Community & Releases

Contributing Guide

Git branching workflows, Conventional Commits, and code review criteria.

#Contributing to ObservabilityOS

Thank you for your interest in contributing to ObservabilityOS! We welcome community contributions to help improve our AI-native DevOps intelligence tools.

This guide details code standards, pull request workflows, and commit conventions.


#🤝 Code of Conduct

We aim to foster an open, welcoming, and developer-friendly environment. Please treat all contributors and maintainers with respect.


#🏗️ Git Branching & Workflow

We follow standard feature branching guidelines:

  1. Fork the Repository: Create your own fork of the project.
  2. Clone the Fork: Clone it locally.
  3. Branch Creation: Create a branch off the main branch.
    • feat/your-feature: New capabilities or components.
    • fix/bug-fix: Code modifications correcting errors.
    • docs/update-docs: Documentation or markdown updates.
    • refactor/cleanup: Code cleanups, lint fixes, or design adjustments.
  4. Develop & Verify: Verify that all typechecks, builds, and lint rules pass.
  5. Open a PR: Push your branch to GitHub and open a Pull Request to the upstream main branch.

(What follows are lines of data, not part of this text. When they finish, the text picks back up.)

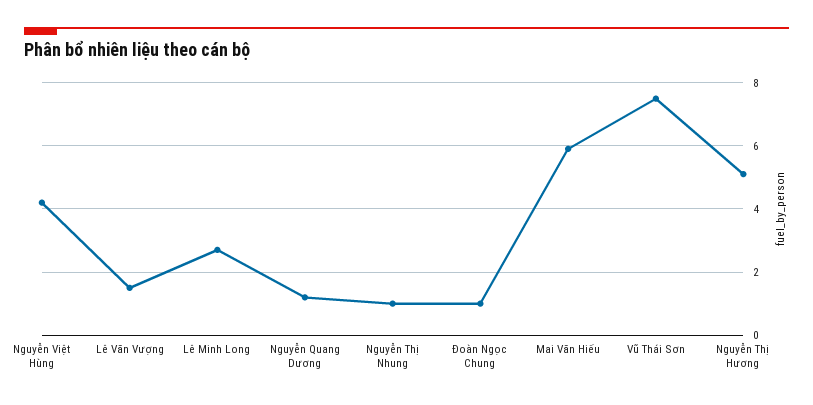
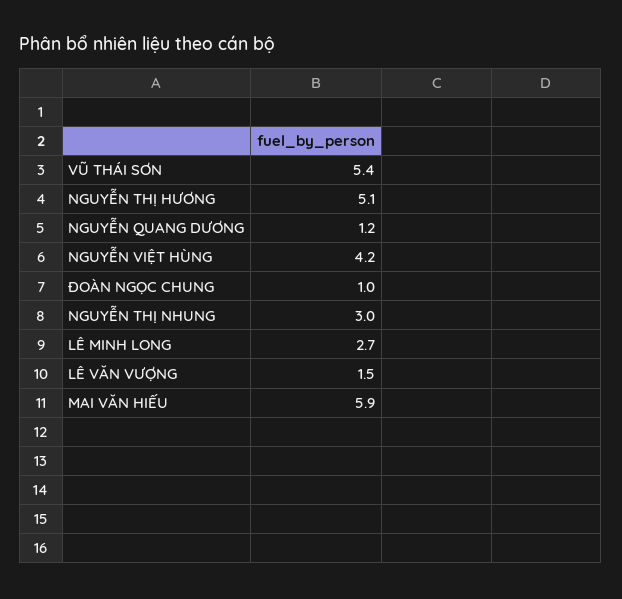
  {
    "Nguyễn Việt Hùng": 4.2,
    "Lê Văn Vượng": 1.5,
    "Lê Minh Long": 2.7,
    "Nguyễn Quang Dương": 1.2,
-   "Nguyễn Thị Nhung": 1,
+   "Nguyễn Thị Nhung": 3,
    "Đoàn Ngọc Chung": 1,
    "Mai Văn Hiếu": 5.9,
-   "Vũ Thái Sơn": 7.5,
+   "Vũ Thái Sơn": 5.4,
    "Nguyễn Thị Hương": 5.1
  }

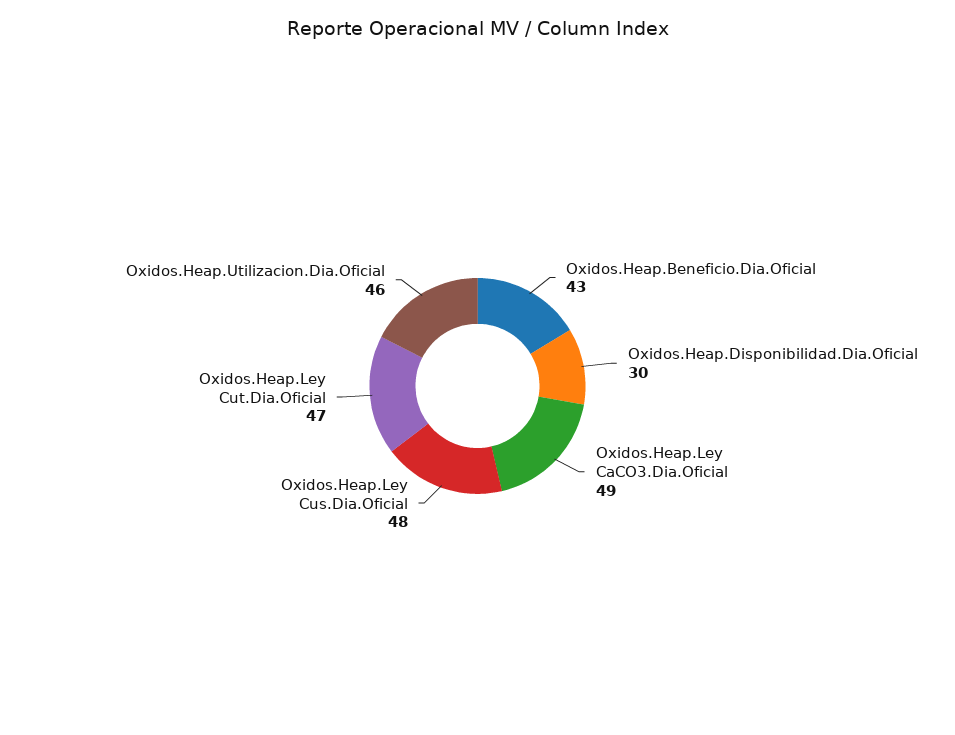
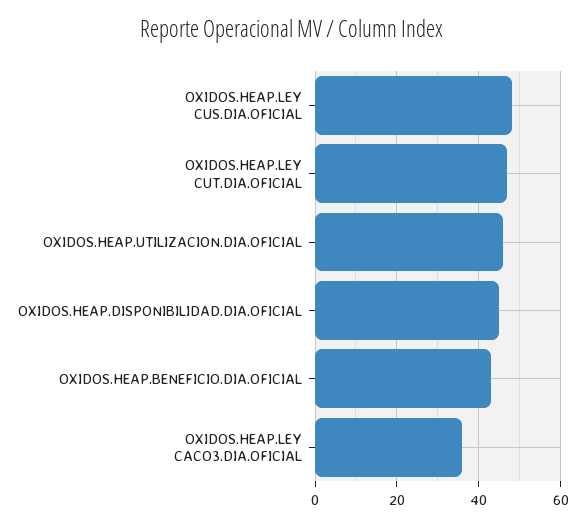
  {
    "Oxidos.Heap.Beneficio.Dia.Oficial": 43,
-   "Oxidos.Heap.Disponibilidad.Dia.Oficial": 30,
+   "Oxidos.Heap.Disponibilidad.Dia.Oficial": 45,
-   "Oxidos.Heap.Ley CaCO3.Dia.Oficial": 49,
+   "Oxidos.Heap.Ley CaCO3.Dia.Oficial": 35,
    "Oxidos.Heap.Ley Cus.Dia.Oficial": 48,
    "Oxidos.Heap.Ley Cut.Dia.Oficial": 47,
    "Oxidos.Heap.Utilizacion.Dia.Oficial": 46
  }

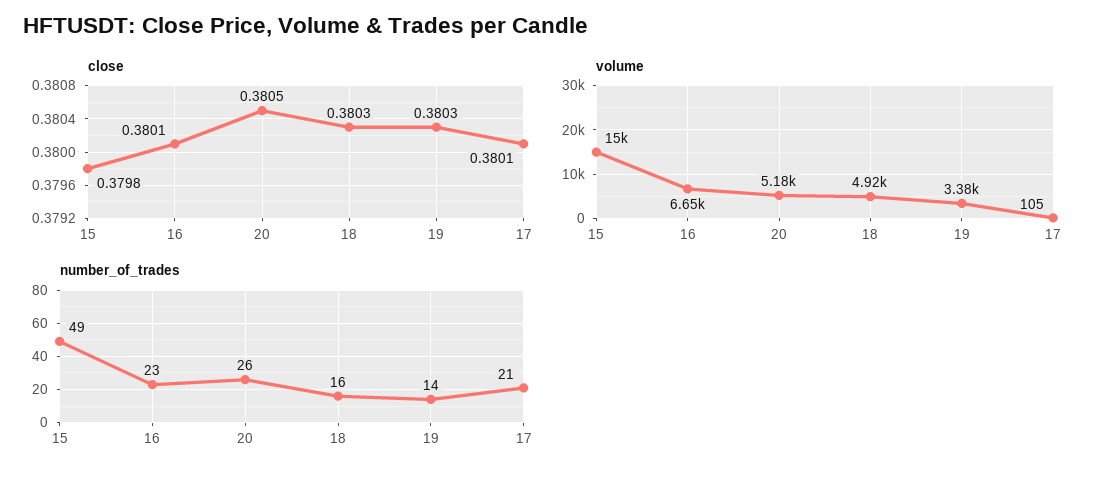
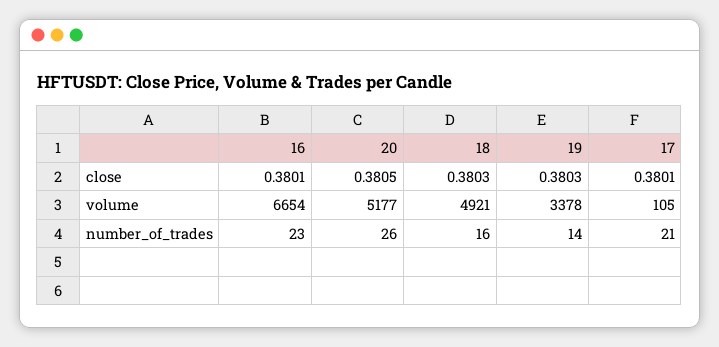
  {
    "close": {
-     "15": 0.3798,
      "16": 0.3801,
      "20": 0.3805,
      "18": 0.3803,
      "19": 0.3803,
      "17": 0.3801
    },
    "volume": {
-     "15": 15000,
      "16": 6654,
      "20": 5177,
      "18": 4921,
      "19": 3378,
      "17": 105
    },
    "number_of_trades": {
-     "15": 49,
      "16": 23,
      "20": 26,
      "18": 16,
      "19": 14,
      "17": 21
    }
  }

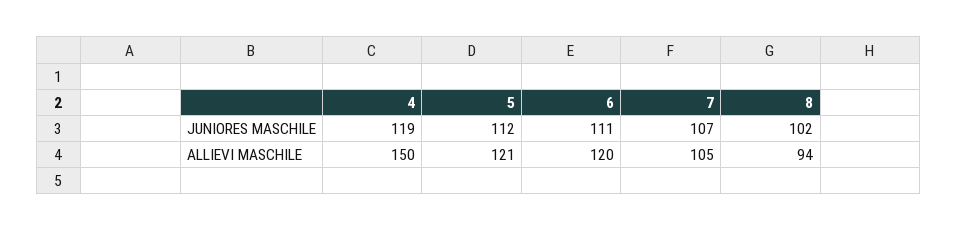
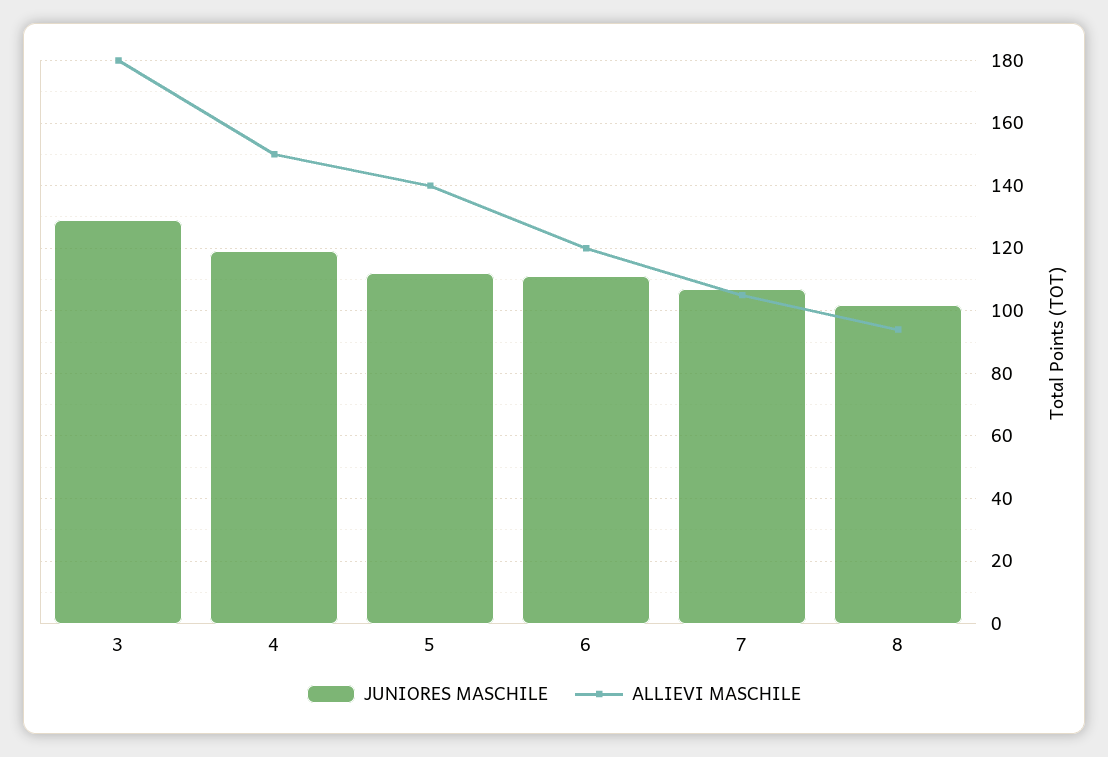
  {
    "JUNIORES MASCHILE": {
      "4": 119,
      "5": 112,
      "6": 111,
      "7": 107,
-     "8": 102
+     "8": 102,
+     "3": 130
    },
    "ALLIEVI MASCHILE": {
      "4": 150,
-     "5": 121,
+     "5": 140,
      "6": 120,
      "7": 105,
-     "8": 94
+     "8": 94,
+     "3": 180
    }
  }

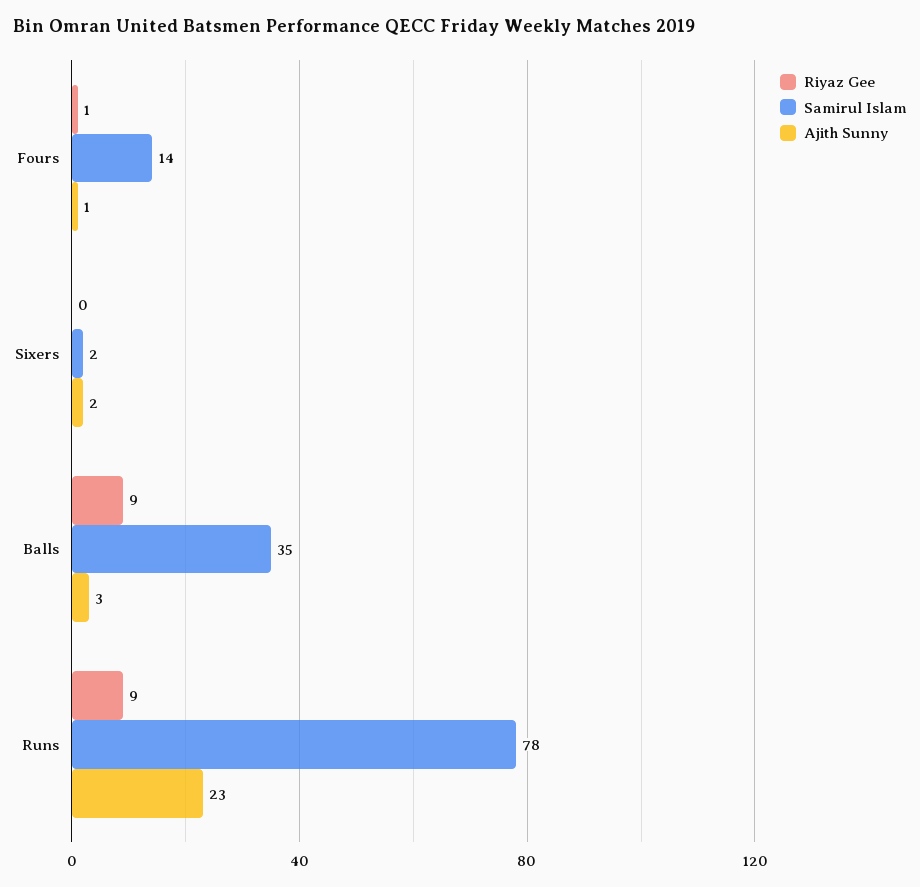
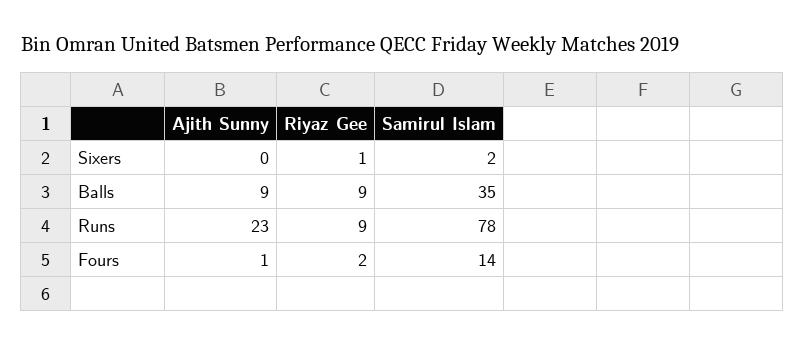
  {
    "Riyaz Gee": {
-     "Fours": 1,
+     "Fours": 2,
-     "Sixers": 0,
+     "Sixers": 1,
      "Balls": 9,
      "Runs": 9
    },
    "Samirul Islam": {
      "Fours": 14,
      "Sixers": 2,
      "Balls": 35,
      "Runs": 78
    },
    "Ajith Sunny": {
      "Fours": 1,
-     "Sixers": 2,
+     "Sixers": 0,
-     "Balls": 3,
+     "Balls": 9,
      "Runs": 23
    }
  }

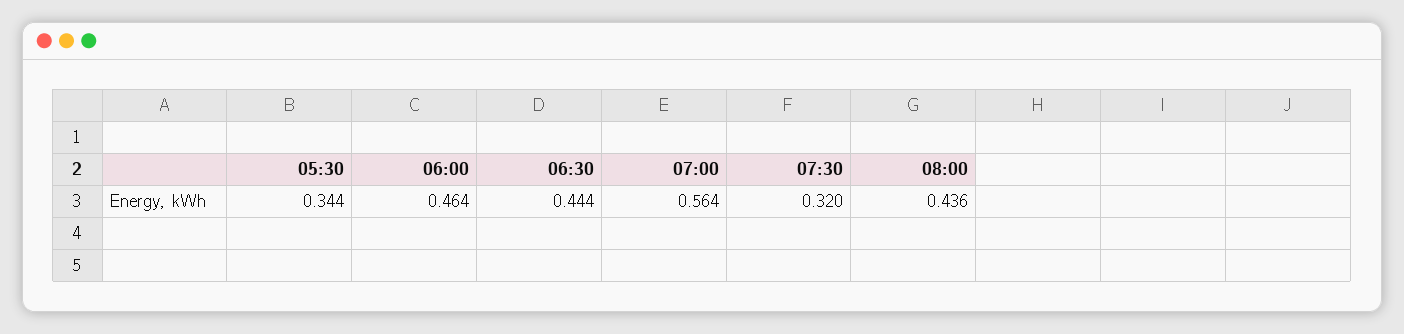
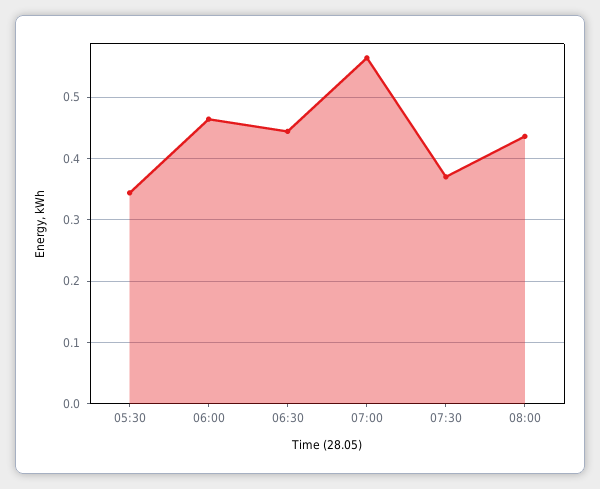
  {
    "05:30": 0.344,
    "06:00": 0.464,
    "06:30": 0.444,
    "07:00": 0.564,
-   "07:30": 0.32,
+   "07:30": 0.37,
    "08:00": 0.436
  }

#📝 Commit Message Conventions

We use Conventional Commits formatting to standardize our changelogs and version tags. Commit messages must be structured as follows:

<type>(<scope>): <short description>

[optional body]

#Allowed Types:

  • feat: A new feature (e.g. feat(sdk): add auto-retry buffer flush).
  • fix: A bug fix (e.g. fix(ingest): correct rate-limiting window offset).
  • docs: Documentation updates (e.g. docs(api): document search endpoint payloads).
  • style: Styling changes, spacing, linting format fixes (no logic mutations).
  • refactor: Code restructuring without modifying public APIs (e.g. refactor(db): deduplicate schema models).
  • test: Adding or correcting unit/integration tests (e.g. test(cache): add redis cache invalidation mock).
  • chore: Maintenance chores, dependencies, configuration adjustments (e.g. chore(deps): upgrade mongoose to v8).

#🎨 Coding Standards

#TypeScript

  • Enforce strict mode checks (strict: true in tsconfig.json).
  • Avoid using any types wherever possible. Explicitly define interfaces or use custom types.
  • Prefer using utility wrappers and functional type assertions rather than force-casting.

#Linting & Formatting

We enforce strict style analysis through ESLint. Check code formatting locally before staging files:

# Analyze styles across the web workspace
yarn lint

# Automatically resolve formatting and canonical class order warnings
yarn lint:fix

#Component Guidelines

  • Use Radix/shadcn UI primitive components (Level 1 controls like Button, Card, Switch, Input, DropdownMenu) located in apps/web/src/components/ui/ to ensure visual cohesion.
  • Do not introduce arbitrary inline styles or ad-hoc custom control modules unless highly specialized logic is required.
  • Ensure all interactive components include unique, descriptive HTML id attributes to support automated browser testing and accessibility.

#🔍 Pull Request & Code Review Process

To ensure PRs are reviewed and merged quickly:

  1. Write a Description: Explain what changes were made, why they were made, and how they were verified.
  2. Link Issues: Reference any related GitHub issue numbers.
  3. Maintain Lint Compliance: PR pipelines will run lint checks and build tasks. If the pipeline fails, address the warnings before requesting a review.
  4. Review Cycle: At least one core maintainer must review and approve the PR before it is merged. Address feedback by pushing additional commits directly to your feature branch.

#⚖️ Licensing & Contributor License Agreement (CLA)

By contributing to ObservabilityOS, you agree that your contributions will be licensed under:

  1. The project's default ObservabilityOS Source Available License for the core packages/apps.
  2. The MIT License for the SDK package (packages/sdk).

Additionally, you grant ObservabilityOS the right to dual-license your contributions under commercial terms or alternative licenses (such as proprietary enterprise licenses) to support the ongoing development of the platform. By submitting a Pull Request, you certify that you have the right to grant these permissions under the Developer Certificate of Origin (DCO).